As of September 1, 2020, we are able to reopen our offices for limited in-person services. However, most clinicians will only continue providing care through telehealth services. Please contact your clinician to discuss whether in-office services are an option for you.
If you do come to the office, we ask that you help us by:
Adhering to social distancing cues and reading all posted signs and policies
Letting us know if you have had any COVID-19 symptoms (fever, cough, shortness of breath, sudden onset of fatigue, or the sudden loss of smell or taste)
Taking your temperature on the morning of your appointment
If there is a resurgence of the pandemic or if other health concerns arise, we may need to fully close our offices again. At that time, we will continue to provide services through telephone and videoconference. We appreciate your understanding and flexibility and will continue to keep you informed of any information related to your care.
We hope that you and your families continue to stay well.
As a result of the pandemic and New Hampshire's State of Emergency, our office has closed as of Thursday, March 26, 2020.
This is a stressful, uncertain time for all of us. The novel Coronavirus / COVID-19 pandemic has created a situation that none of us has experienced before. Although most people are not at risk for severe medical complications, the public health crisis is requiring many changes. Changes range from simple and small things, like frequent hand washing, to more complicated, far-reaching changes like school and day-care closings, working remotely from home, social distancing, self- quarantining, and minimizing activities involving contact with others.
We look forward to an eventual return to normalcy. In the meanwhile, we hope you stay safe and well.
Phrases to Build Resilience this Holiday Season*
This year's holiday season is sure to be unique, but that doesn't have to be a bad thing! Use the phrases below to help you and your family reframe all the changes and see the good that this year can still bring!
1. ”What can we do to make this year special?”
Unearth an old favorite tradition that is still doable or consider an activity that has always sounded like fun.
2. "When I'm sad, it can help me to…”
Help identify feelings and define ways of developing self-calming skills that will last a lifetime.
3. "What if instead of doing that, we try…”
Get creative and find ways to replace or revamp activities to achieve the outcomes of traditions.
4. "You know what we can finally do this year?”
This is the year to build in those activities you never could quite fit in due to scheduling demands around the holidays.

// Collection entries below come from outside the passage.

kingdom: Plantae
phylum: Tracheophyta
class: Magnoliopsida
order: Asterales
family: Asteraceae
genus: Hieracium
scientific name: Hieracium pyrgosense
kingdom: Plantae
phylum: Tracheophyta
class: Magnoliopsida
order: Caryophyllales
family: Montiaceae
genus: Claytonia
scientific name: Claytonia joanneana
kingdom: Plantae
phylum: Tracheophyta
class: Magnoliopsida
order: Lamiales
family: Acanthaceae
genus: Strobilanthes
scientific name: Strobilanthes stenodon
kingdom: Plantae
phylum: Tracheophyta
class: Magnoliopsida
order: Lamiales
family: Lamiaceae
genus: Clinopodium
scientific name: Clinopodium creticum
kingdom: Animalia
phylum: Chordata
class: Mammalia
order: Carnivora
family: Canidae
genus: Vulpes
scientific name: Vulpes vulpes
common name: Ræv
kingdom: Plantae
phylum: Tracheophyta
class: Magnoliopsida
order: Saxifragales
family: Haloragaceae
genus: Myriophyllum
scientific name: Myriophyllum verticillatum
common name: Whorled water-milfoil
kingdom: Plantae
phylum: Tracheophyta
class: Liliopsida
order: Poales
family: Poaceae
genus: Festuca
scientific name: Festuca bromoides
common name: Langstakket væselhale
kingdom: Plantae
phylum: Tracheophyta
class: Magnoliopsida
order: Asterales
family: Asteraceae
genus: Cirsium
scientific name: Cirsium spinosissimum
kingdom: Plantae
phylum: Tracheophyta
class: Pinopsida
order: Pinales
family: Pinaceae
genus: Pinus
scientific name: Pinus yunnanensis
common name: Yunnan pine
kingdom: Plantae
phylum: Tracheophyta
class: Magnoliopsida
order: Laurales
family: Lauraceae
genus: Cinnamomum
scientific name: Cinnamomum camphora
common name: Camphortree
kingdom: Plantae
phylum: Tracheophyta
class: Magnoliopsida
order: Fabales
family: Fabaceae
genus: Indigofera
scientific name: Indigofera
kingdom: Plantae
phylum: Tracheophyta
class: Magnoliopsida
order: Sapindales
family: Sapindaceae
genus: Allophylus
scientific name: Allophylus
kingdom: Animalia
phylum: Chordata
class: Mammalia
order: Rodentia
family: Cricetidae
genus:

5. "Because it will be different this year, I have a very special job for you…”
Invite your child to become a special helper.
6. "Let's think of one way our family is lucky this year.”
Use this year as a chance to appreciate all you still have and make a conscious effort to help your children appreciate it, too.
7. "What is something we can do to help another family?”
Think of something you can do together to make this holiday special for someone else.
8. "Those traditions all started with someone doing it once. Let's start a new tradition this year!”
Traditions all had to start somewhere; this is a great chance to start something new.
9. "Let's make a list of things we'll do when we can.”
Sometimes it's easier to hear "not now" instead of just "no," ; making a list of things to look forward to can help remind us that fun things will eventually happen again.
10. "I know it's frustrating that we can’t…”
It's okay to just empathize and acknowledge that this year hasn't been fair! Knowing people care and respect feelings is just as important as reframing disappointing thoughts and experiences.
Many of our normal routines have been disrupted, creating a challenge for everyone. Here are some suggestions to keep in mind as we all try to cope, adapted from Partners In Health:
1. Social distancing does not mean emotional distancing: USE TECHNOLOGY TO CONNECT WITH FRIENDS AND FAMILY.
2. Put a schedule in place at home, 7 days a week – don’t go overboard, but make sure there are structured activities and blocks of time. Keep the usual structures intact where you can, particularly for children. Example: if dinnertime for the family is at 6:00PM and bedtime for your children is 8:00PM, keep those as is.
3. Exercise and physical activity are important: each day, take a walk or a run, or join an on-line exercise or yoga class.
4. Continue learning and intellectual engagement. Many school systems and universities are providing remote learning for their students. But for non-students, try books and reading, documentaries, on-line courses and even music lessons.
5. Create positive family time and activities: for instance, set aside time for play and family games, baking and cooking, creative activities like making art or music.
6. Don’t isolate (unless medically necessary), but set aside alone time, outside if possible.
7. Remember the things you enjoy doing that you can do in this situation, and find a way to do them.
8. Limit exposure to screens: define times where it is ok, and times when it is not.
9. Remember that humor helps!
10. Things will get back to mostly normal eventually. The world is not collapsing.